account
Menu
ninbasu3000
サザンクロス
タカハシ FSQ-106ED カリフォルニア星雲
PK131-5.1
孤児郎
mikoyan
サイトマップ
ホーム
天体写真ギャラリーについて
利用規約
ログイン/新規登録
☆ ☆ ☆ ☆ ☆ ☆ ☆
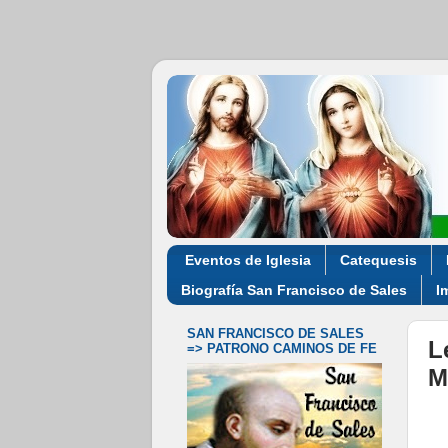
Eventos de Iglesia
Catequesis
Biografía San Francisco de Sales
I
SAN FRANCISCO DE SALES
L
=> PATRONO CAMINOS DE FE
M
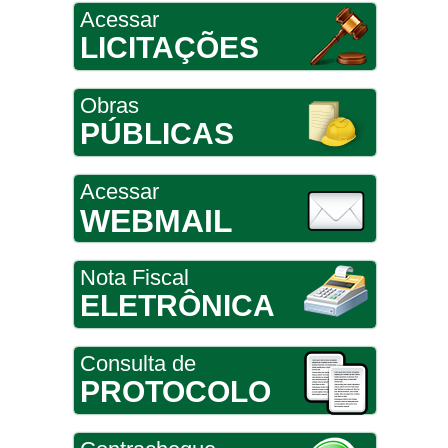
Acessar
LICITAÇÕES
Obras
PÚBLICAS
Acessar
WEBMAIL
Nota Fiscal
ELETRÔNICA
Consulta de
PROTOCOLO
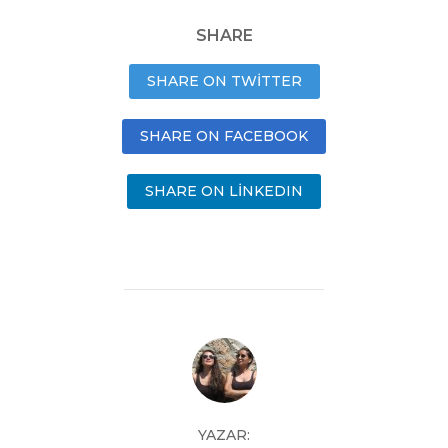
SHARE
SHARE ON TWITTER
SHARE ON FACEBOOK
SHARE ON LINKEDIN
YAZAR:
☆ ☆ ☆ ☆ ☆ ☆ ☆
• [Exercise directions]
Please pull out every line of the material above that contains the string "SHARE" and list each line in full.

• [Output for this exercise]
SHARE
SHARE ON TWITTER
SHARE ON FACEBOOK
SHARE ON LINKEDIN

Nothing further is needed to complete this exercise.